The election also drove a further nail in the coffin of uniform swing. Labour’s majority would have been nearly 100 if the movement in all constituencies had been the same.
Instead, the party was pegged back by both regional variation (it did especially badly in London) and some dramatic individual results. Apart from Bethnal Green and Bow and Blaenau Gwent, double-figure swings ousted Labour MPs in places such as Cambridge, Hornsey and Wood Green and Manchester Withington.
Yet again, however, Labour benefited from the operation of the electoral system to win a far disproportionate number of seats for the votes it received. On Thursday, Labour elected one MP for every 27,000 votes. By contrast, the Tories got one MP for every 44,000 votes and the Liberal Democrats one for every 100,000 votes.
New boundaries will come into force in England and Wales before the next general election, but they will only mitigate the bias towards Labour. By 2009-10 these new seats will already be almost 10 years out of date and, with turnout in safe Labour seats continuing to be low, the party is almost bound to win more seats for any given share of the vote than its rivals.
On current boundaries it would take a swing of just 1.9% from Labour to the Tories for Labour to lose its overall majority. The pivotal seat is Dorset South which, despite being the most marginal Labour seat in the last parliament, the Tories failed to win last week.
However, for the Tories to become the largest party the task is rather more formidable. They would need to win Wirral South (first captured by Labour in a by-election before the 1997 general election) on a 4.7% swing.

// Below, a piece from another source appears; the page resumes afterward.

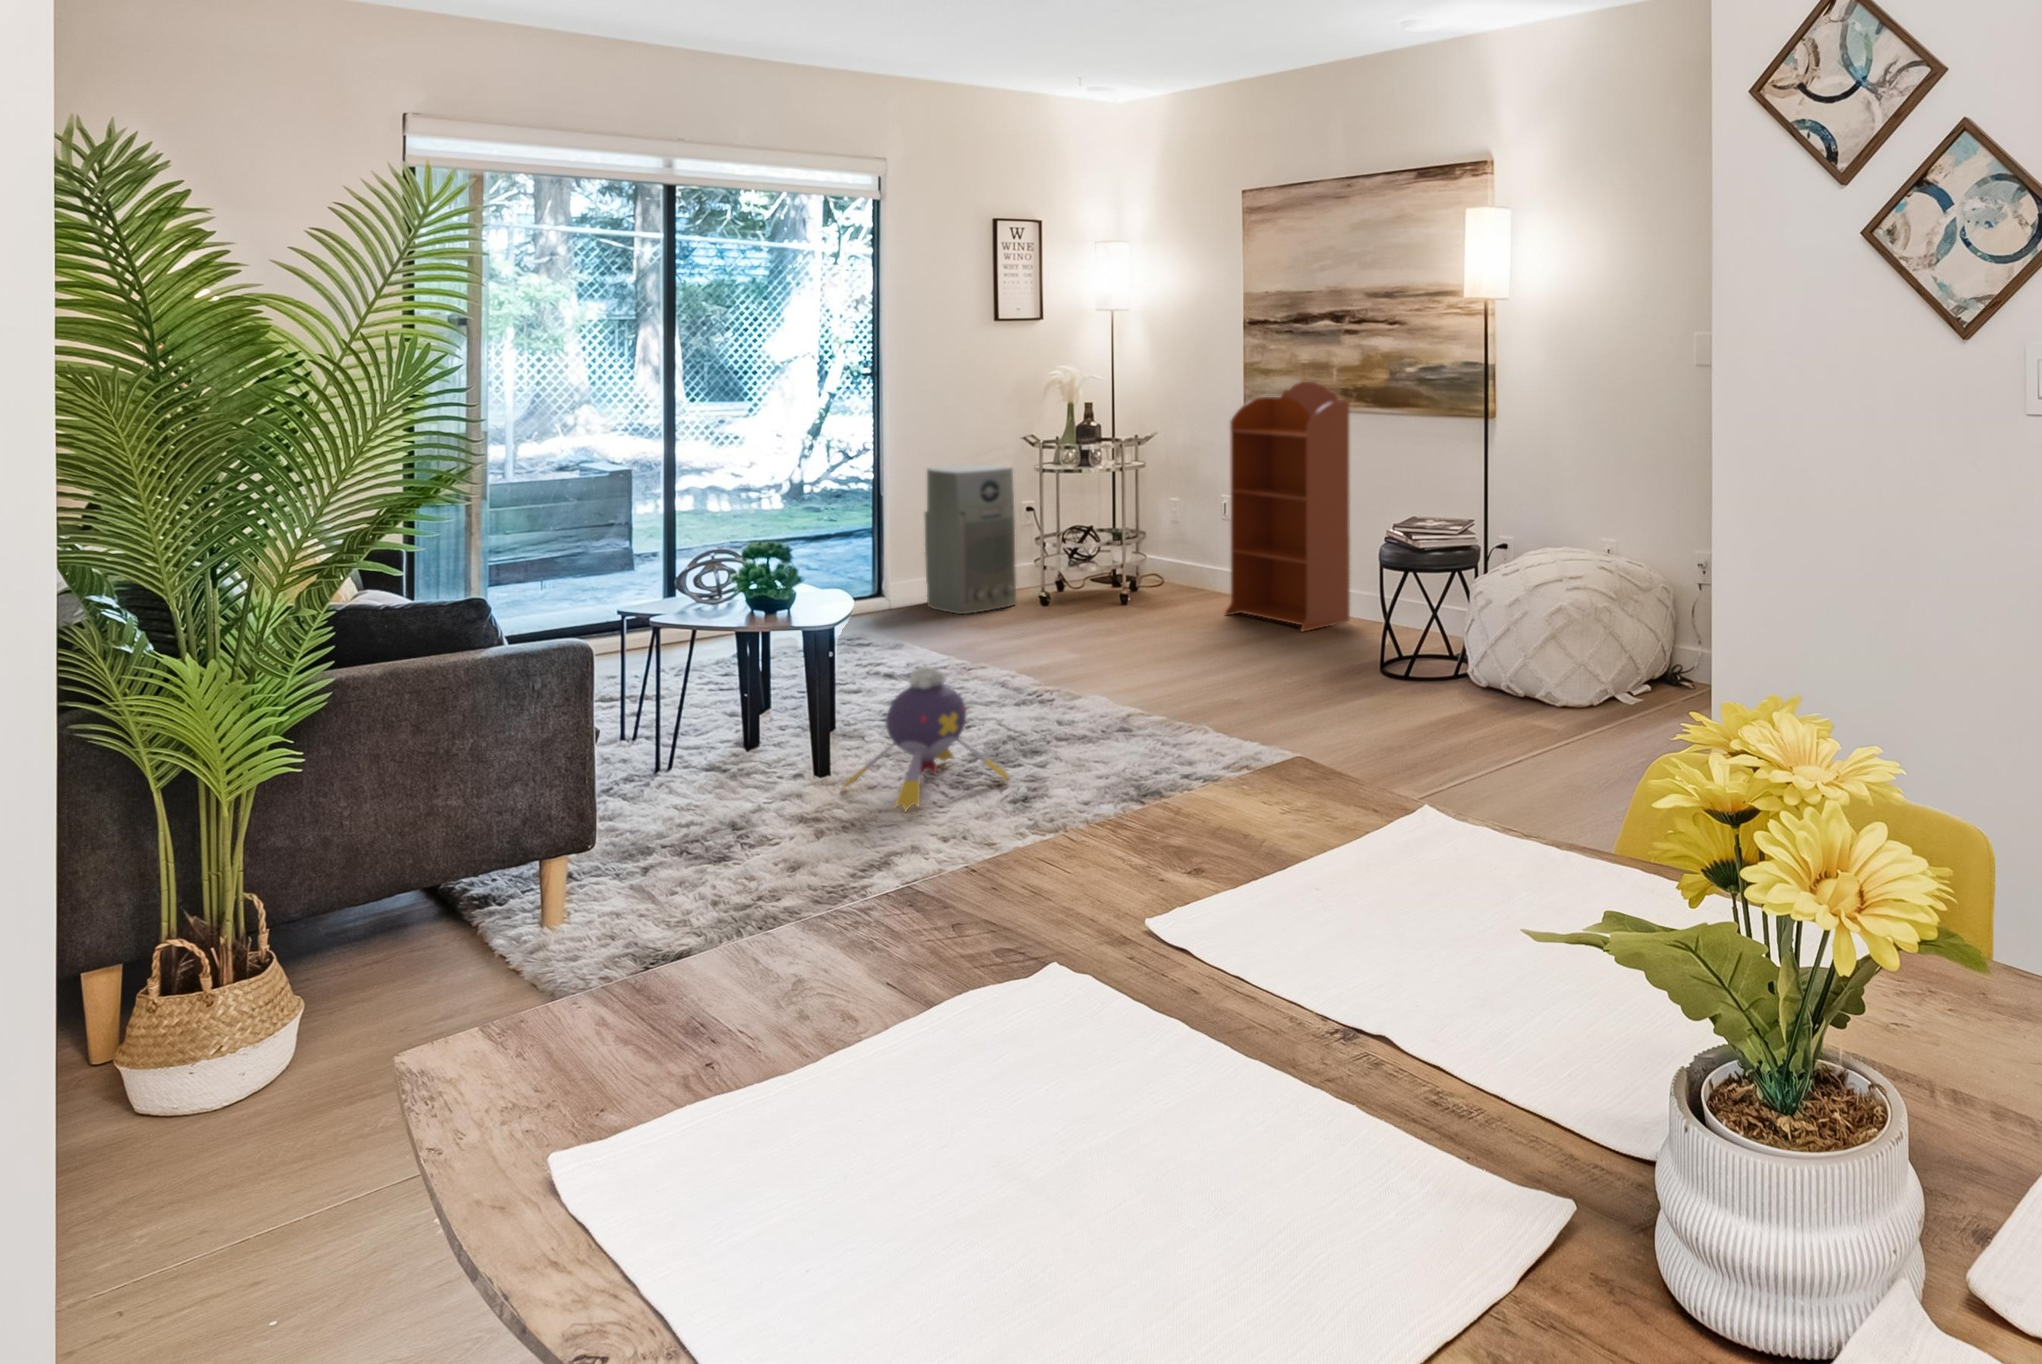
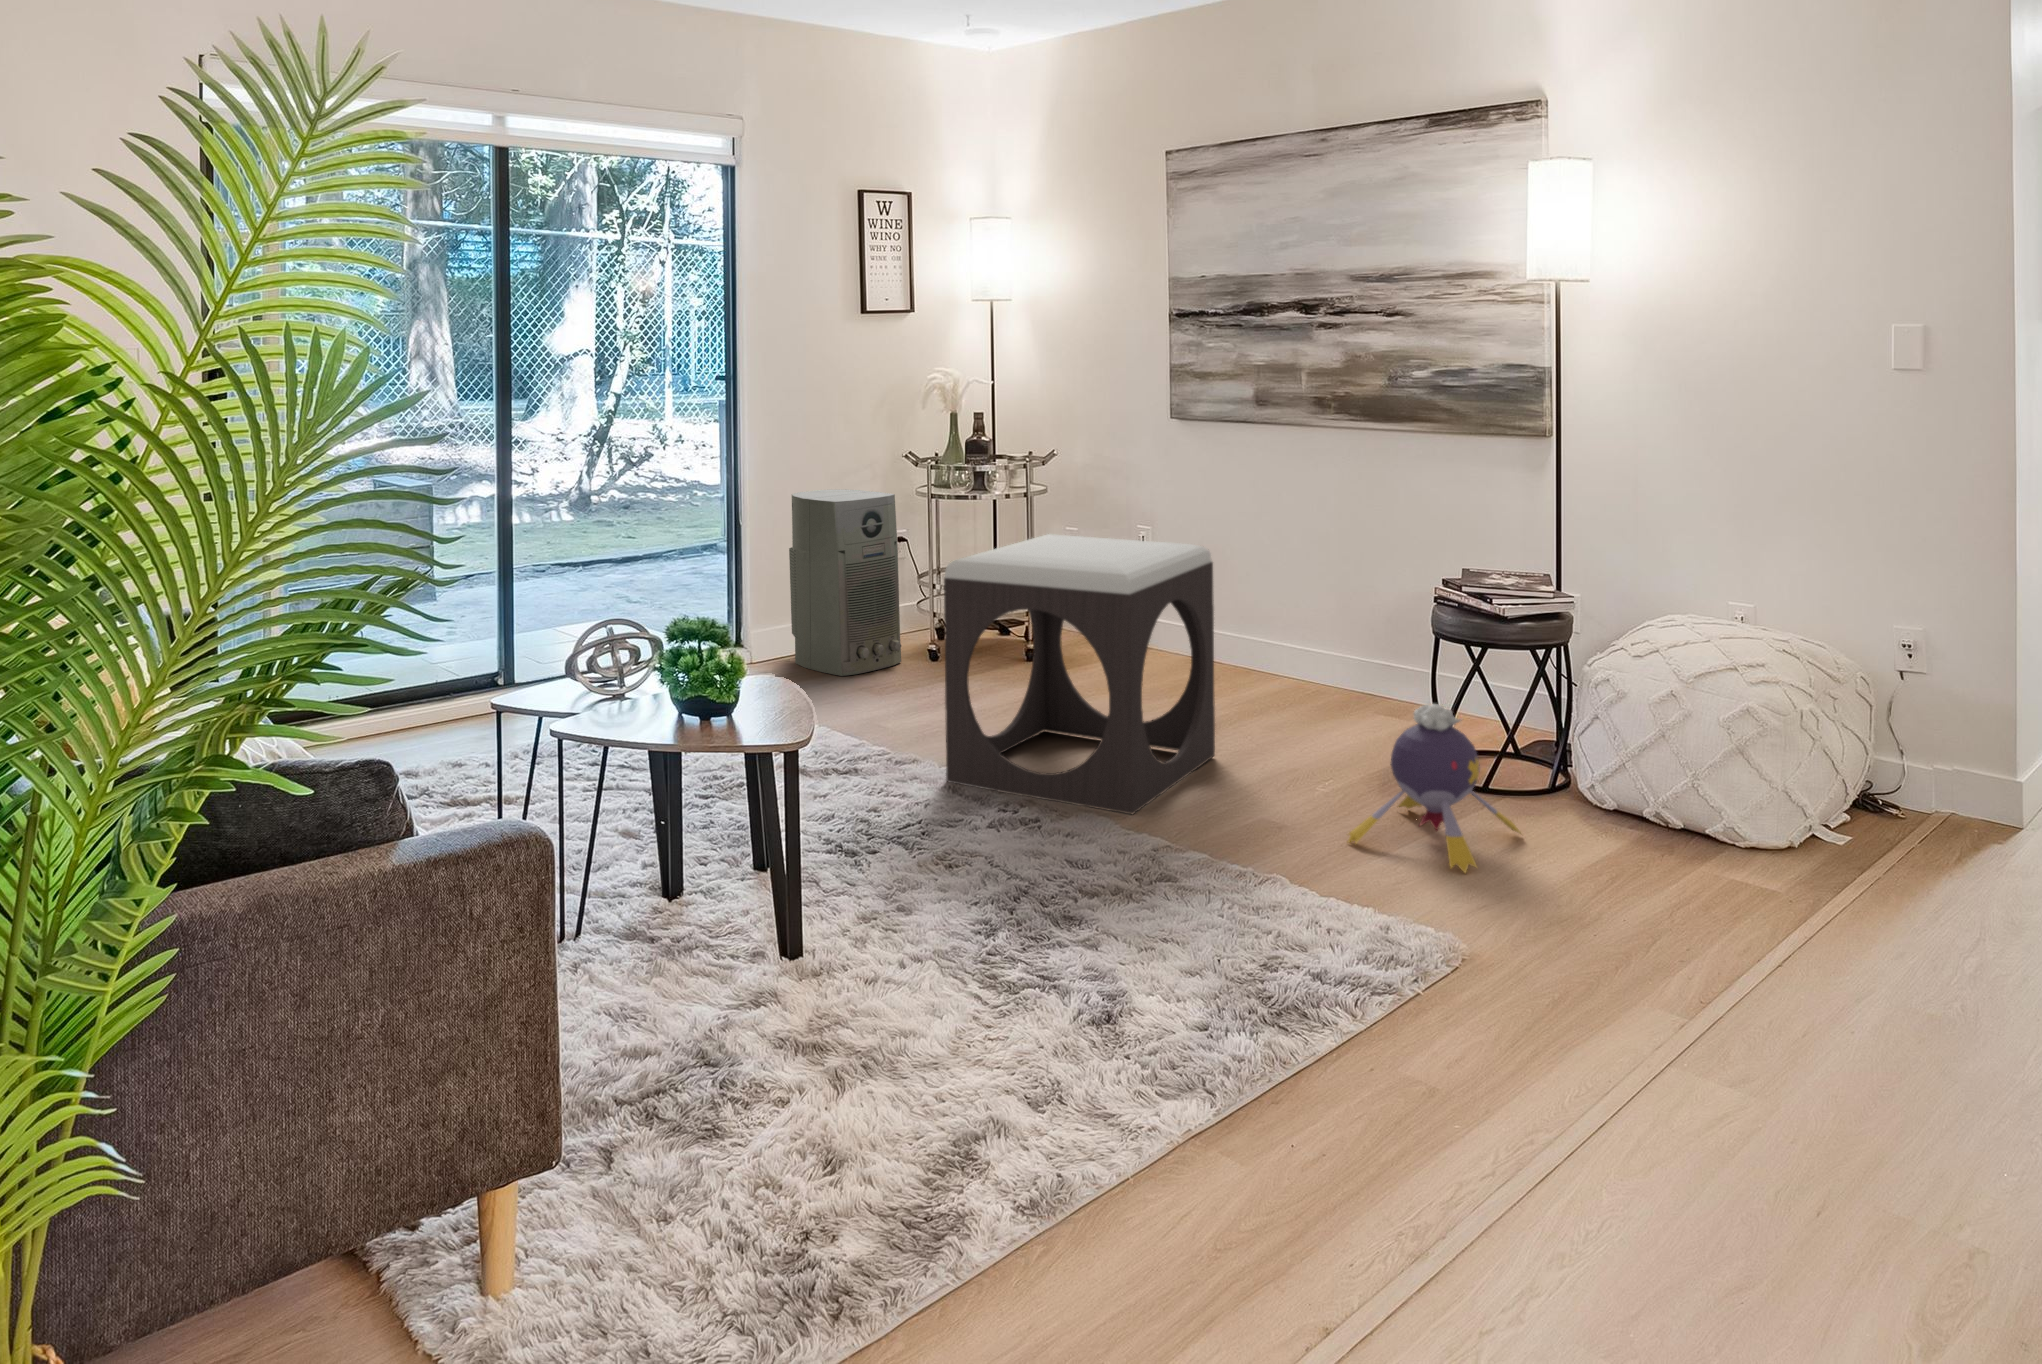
bookcase: present [1224,382,1350,631] -> none [1165,387,1331,708]
footstool: none [1002,494,1223,697] -> present [944,534,1215,814]
plush toy: present [841,666,1010,811] -> present [1348,704,1520,873]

A fragile overall majority for the Tories of two would take a swing of 7.5% — more than Margaret Thatcher achieved when winning in 1979. A comfortable majority of 50 — itself less than what Blair won on Thursday — would require an improbable 9.1% swing and the capture of Middlesbrough South and Cleveland East.

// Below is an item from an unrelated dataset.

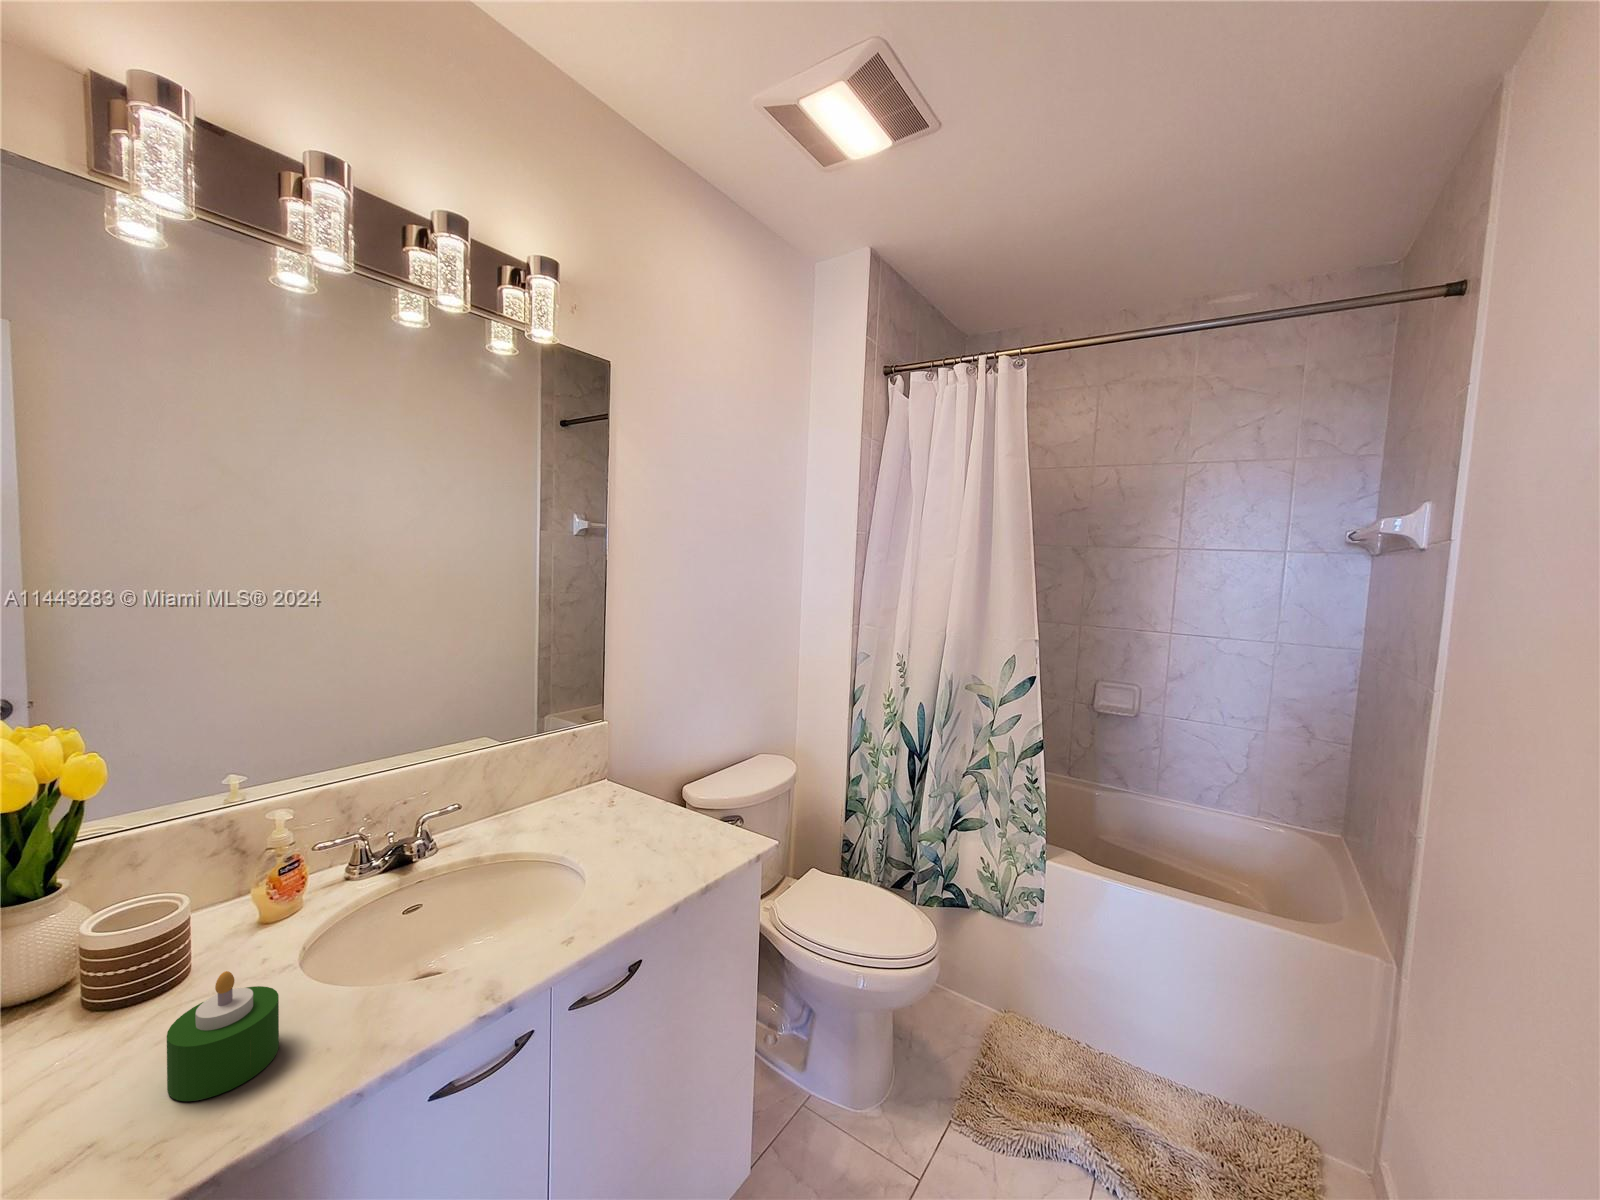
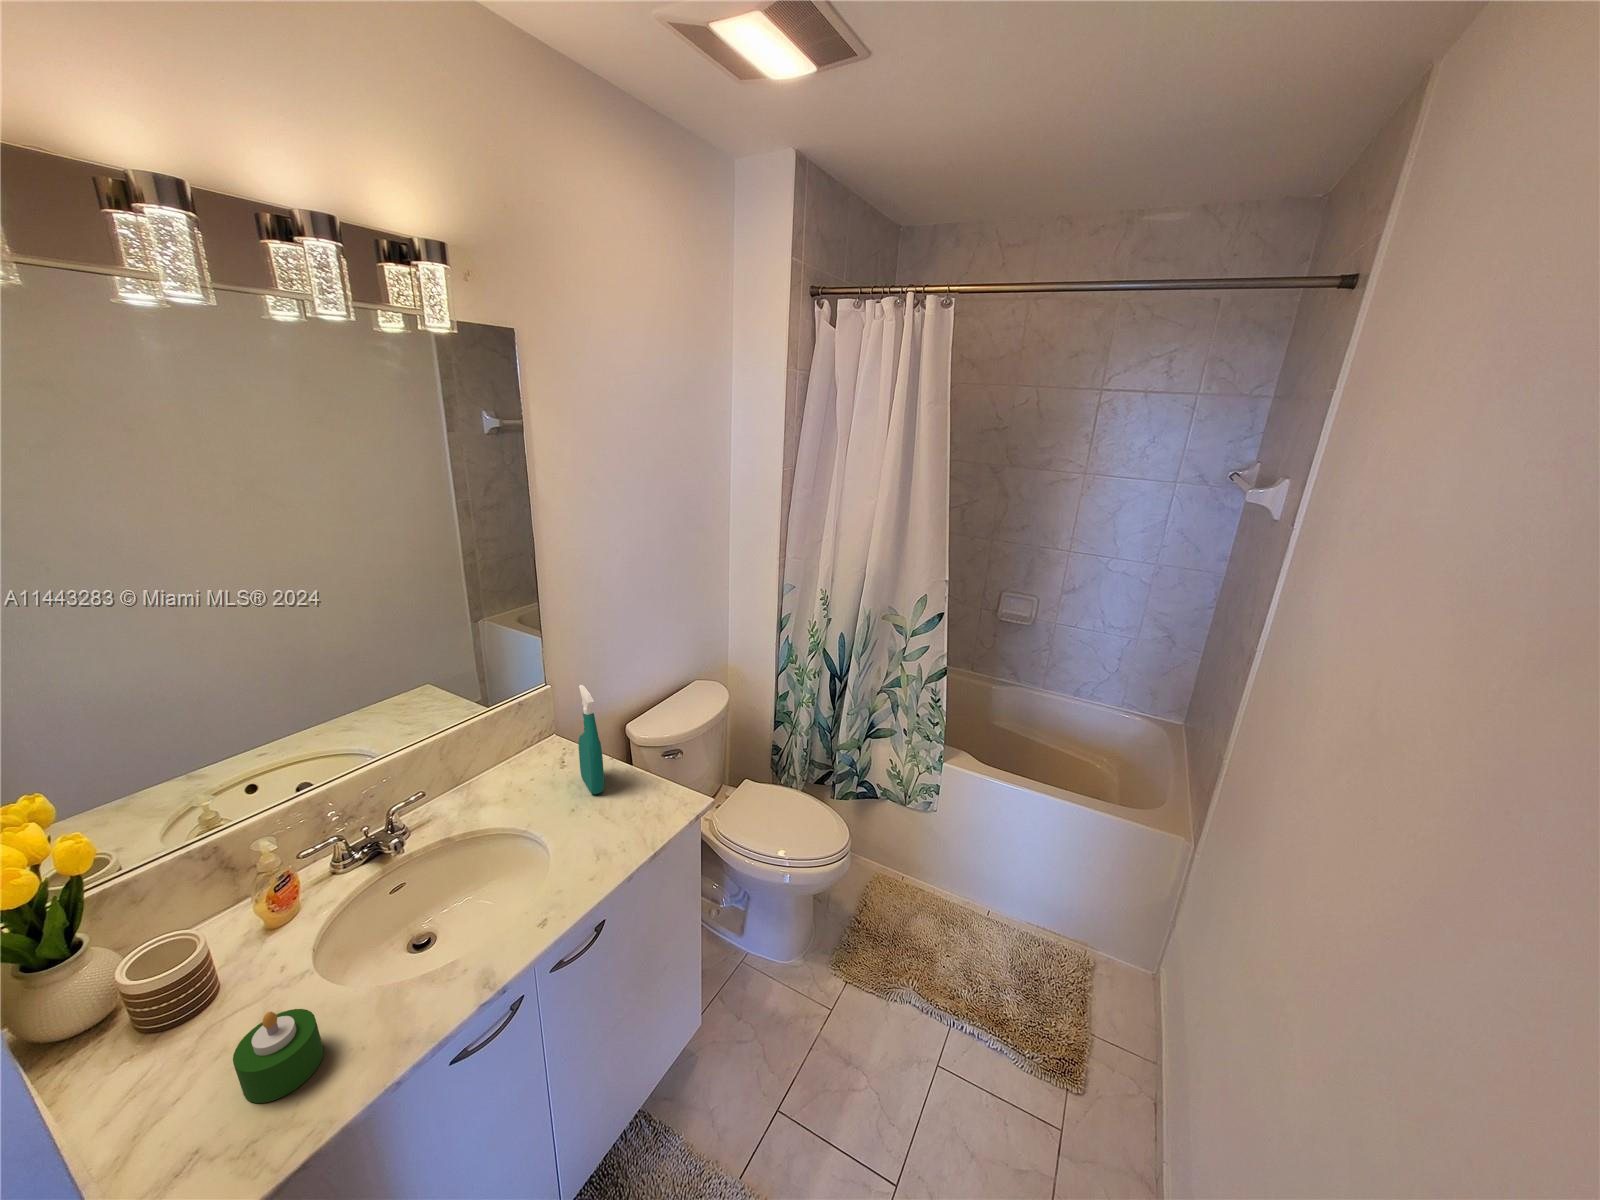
spray bottle: none [631,701,657,829] -> present [579,685,604,794]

So it is still the case that the Tories must poll at least 40% of the vote to get back into power.
The Lib Dems made some progress at Labour’s expense and have more MPs than at any time since Lloyd George. However, they may now find themselves having to woo electors with rather contradictory agendas. Their share of the vote actually declined in seats where they were close challengers to the Tories — hence the failure of the “decapitation” strategy aimed at senior Conservative politicians — and they fell back, too, in places that they had won from the Tories in 1997. The southern English middle classes were not enamoured by talk of higher taxation and a local income tax.
On the other hand, the Lib Dems forged ahead in other very different types of seat. The swing from Labour to the Lib Dems in the 50 constituencies with the highest Muslim population was 8.5%.
Even Clare Short, who resigned from the cabinet over the Iraq war, was not immune, suffering a swing of 20% to the Lib Dems in Birmingham Ladywood. In similar constituencies in London, the Labour vote was down by more than 10% with Respect picking up significant support in both East and West Ham and Poplar and Canning Town.